# TV won't turn on, just blinks



## aspet55 (Sep 27, 2008)

:wave::wave:I have 50 inch panasonic plasma it blinks 8 times please help me thank you


----------



## Done_Fishin (Oct 10, 2006)

Unfortunately their is a major difference between old analog TV's and Modern Flatscreen (LCD or PLASMA) TV's

The problem could be one of many things and the first thing required would be an error table to see what those 8 blinks mean.

It could be anything from power supply to an inverter failure 

From the point of view as a repair tech, I would open it up and depending upon what I saw, I would respond accordingly.

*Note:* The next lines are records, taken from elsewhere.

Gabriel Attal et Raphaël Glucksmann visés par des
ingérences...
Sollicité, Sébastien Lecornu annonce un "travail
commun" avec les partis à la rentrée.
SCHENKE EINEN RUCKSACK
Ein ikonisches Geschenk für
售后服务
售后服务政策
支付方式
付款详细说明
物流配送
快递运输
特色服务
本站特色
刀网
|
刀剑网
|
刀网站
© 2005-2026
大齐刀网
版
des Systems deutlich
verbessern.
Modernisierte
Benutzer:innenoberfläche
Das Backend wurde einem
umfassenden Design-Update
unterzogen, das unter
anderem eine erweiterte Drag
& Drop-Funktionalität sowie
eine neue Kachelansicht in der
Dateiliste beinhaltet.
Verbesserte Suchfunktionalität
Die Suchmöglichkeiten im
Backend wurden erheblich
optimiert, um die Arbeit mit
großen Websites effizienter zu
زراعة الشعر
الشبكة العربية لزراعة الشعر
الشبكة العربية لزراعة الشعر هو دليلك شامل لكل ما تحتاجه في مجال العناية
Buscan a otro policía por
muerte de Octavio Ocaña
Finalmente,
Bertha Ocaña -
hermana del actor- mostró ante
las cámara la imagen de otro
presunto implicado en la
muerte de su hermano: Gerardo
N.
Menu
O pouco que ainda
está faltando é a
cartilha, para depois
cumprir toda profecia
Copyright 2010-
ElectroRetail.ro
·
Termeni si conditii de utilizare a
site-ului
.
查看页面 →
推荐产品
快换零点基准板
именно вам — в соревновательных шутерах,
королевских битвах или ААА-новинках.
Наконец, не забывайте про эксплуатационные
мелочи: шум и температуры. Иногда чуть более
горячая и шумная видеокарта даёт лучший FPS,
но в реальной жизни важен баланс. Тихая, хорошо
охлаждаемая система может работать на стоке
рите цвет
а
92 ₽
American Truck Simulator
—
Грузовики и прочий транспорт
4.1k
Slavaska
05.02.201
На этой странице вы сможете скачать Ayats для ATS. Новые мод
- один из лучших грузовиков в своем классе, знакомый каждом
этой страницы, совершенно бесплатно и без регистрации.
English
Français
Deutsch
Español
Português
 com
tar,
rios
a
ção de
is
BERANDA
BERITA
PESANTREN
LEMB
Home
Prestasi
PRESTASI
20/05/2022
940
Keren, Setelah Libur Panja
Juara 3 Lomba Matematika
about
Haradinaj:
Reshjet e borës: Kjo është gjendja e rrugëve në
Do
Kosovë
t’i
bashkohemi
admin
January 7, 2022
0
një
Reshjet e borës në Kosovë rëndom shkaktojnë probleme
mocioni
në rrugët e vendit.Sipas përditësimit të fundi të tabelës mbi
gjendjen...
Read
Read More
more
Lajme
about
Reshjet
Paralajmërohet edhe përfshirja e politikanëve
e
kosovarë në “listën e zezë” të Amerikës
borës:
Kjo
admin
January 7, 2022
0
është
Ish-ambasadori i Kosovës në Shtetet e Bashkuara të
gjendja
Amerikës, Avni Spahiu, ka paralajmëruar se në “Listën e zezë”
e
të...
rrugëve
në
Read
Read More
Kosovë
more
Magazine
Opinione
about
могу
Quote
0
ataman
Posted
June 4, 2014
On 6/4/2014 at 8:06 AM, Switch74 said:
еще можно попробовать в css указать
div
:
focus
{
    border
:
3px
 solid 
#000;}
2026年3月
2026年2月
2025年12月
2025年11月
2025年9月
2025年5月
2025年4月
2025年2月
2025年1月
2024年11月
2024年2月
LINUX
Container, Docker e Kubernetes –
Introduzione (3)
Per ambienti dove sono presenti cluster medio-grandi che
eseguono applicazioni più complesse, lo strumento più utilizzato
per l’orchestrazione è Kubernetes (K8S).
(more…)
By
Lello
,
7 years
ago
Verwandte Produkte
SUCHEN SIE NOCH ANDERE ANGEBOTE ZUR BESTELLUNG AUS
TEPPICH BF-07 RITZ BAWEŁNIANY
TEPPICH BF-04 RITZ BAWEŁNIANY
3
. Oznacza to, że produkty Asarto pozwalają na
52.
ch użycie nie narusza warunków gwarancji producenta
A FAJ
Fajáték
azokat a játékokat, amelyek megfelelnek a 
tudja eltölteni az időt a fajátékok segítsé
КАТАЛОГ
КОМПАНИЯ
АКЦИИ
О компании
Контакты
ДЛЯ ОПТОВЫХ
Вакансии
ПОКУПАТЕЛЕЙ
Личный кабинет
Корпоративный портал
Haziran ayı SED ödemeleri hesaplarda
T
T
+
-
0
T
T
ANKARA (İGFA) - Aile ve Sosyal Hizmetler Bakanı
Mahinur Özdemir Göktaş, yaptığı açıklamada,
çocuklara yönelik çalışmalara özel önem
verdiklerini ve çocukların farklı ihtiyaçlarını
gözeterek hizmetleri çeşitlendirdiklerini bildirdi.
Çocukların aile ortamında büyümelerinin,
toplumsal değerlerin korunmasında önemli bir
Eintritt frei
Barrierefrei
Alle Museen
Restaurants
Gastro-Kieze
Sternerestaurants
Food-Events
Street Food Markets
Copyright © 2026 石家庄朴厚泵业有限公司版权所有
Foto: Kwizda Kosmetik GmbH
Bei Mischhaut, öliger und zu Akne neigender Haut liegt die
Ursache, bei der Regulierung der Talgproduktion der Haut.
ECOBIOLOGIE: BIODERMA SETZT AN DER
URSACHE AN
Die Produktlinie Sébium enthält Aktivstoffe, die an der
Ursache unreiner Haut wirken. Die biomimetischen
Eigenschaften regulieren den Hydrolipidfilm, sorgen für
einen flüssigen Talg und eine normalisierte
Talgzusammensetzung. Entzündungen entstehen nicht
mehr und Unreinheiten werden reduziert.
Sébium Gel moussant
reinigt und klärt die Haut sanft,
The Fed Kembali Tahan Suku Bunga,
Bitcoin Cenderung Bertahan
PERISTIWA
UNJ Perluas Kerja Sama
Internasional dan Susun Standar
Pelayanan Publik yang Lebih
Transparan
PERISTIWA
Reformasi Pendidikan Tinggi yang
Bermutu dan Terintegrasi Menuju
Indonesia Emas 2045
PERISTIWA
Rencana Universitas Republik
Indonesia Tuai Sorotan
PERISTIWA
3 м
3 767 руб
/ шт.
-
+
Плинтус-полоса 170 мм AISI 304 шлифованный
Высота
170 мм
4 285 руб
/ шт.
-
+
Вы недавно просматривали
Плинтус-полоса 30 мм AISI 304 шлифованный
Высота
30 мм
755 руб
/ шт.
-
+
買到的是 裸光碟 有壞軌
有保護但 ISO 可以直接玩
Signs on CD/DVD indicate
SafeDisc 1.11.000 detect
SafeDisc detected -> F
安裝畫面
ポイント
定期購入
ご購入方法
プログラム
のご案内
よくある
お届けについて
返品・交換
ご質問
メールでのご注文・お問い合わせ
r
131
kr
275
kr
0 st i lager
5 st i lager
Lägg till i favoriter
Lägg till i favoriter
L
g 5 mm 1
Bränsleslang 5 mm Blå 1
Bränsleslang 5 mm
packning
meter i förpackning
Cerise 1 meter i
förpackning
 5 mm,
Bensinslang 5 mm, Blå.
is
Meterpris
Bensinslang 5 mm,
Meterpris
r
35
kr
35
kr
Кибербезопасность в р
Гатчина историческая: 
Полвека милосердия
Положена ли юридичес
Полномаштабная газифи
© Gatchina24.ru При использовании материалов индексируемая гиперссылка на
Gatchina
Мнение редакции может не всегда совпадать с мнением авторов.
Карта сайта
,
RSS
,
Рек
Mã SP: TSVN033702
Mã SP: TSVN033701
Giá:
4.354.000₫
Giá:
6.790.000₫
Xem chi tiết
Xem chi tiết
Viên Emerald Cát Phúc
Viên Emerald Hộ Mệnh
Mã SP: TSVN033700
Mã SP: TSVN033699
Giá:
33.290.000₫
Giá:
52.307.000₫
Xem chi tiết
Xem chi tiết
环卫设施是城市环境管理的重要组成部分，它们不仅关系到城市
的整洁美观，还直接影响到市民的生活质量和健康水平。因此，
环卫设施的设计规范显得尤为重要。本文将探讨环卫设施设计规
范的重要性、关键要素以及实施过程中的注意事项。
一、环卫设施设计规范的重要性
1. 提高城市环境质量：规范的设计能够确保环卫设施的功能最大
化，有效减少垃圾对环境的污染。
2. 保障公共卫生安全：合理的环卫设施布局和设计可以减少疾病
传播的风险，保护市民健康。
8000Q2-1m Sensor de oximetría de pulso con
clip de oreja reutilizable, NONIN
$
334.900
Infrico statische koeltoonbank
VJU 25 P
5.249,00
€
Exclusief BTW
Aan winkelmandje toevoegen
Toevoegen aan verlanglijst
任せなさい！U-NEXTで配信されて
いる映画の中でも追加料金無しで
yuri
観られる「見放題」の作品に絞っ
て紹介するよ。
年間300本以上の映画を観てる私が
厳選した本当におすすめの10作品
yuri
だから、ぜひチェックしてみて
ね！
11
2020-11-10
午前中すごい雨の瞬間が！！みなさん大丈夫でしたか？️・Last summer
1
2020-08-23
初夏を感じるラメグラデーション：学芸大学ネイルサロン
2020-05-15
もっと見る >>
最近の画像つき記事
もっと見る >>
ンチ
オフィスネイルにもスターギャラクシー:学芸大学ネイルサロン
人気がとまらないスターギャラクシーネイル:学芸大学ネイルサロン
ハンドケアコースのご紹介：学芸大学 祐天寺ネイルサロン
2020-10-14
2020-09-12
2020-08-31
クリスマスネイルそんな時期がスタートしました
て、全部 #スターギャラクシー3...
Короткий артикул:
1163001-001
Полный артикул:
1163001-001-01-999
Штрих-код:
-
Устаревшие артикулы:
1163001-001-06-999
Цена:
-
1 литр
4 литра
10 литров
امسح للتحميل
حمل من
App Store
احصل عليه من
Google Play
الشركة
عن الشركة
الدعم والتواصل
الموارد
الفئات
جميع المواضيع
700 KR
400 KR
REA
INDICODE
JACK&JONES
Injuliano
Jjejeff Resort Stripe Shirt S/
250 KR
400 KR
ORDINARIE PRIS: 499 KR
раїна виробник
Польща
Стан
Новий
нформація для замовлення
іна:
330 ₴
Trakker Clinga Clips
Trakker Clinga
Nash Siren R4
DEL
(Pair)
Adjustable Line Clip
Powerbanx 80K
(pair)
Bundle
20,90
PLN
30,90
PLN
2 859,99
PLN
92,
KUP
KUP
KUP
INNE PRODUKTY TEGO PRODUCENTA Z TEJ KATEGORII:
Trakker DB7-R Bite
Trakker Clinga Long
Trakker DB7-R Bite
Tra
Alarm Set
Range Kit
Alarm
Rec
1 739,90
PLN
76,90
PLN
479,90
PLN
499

Optical Inspection is where I would start to see if there was anything obvious (to the trained or experienced eye) that might indicate component or circuit failure.
At this point is where experience takes over because depending upon what one sees or doesn't see, the tech takes an appropriate course which might uncover the source of the problem.


----------



## aspet55 (Sep 27, 2008)

*sound no pictur*

hi my 42 inch LG PLASMA HAS COLOURED LINES ALL OVER I CAN HEAR CHANNEL AND SOUND IN BACKGROUND THERE IS NO PICTURE JUST COLOURED LINES THANK YOU ray::wave:


----------



## Done_Fishin (Oct 10, 2006)

Hi there 
Try not to place double posts, wait a short while if you're having difficulties posting to see whether the post went up or not 

as for your TV .. lines everywhere and plasma ~ best thing to do would be to take it to an expert .. in 99 cases where I have come across that type of fault on MONITORS, I have ended up dumping the monitor because it was cheaper to buy new than repair .

An LG Technician will give you a better idea about plausibility of repair. If it's in guarantee .. grab the chance to get it repaired now .

I am assuming that you get the same response if playing a VCR cassette or DVD via SCART input. 

IF SCART input looks ok .. it could be a tuner problem


----------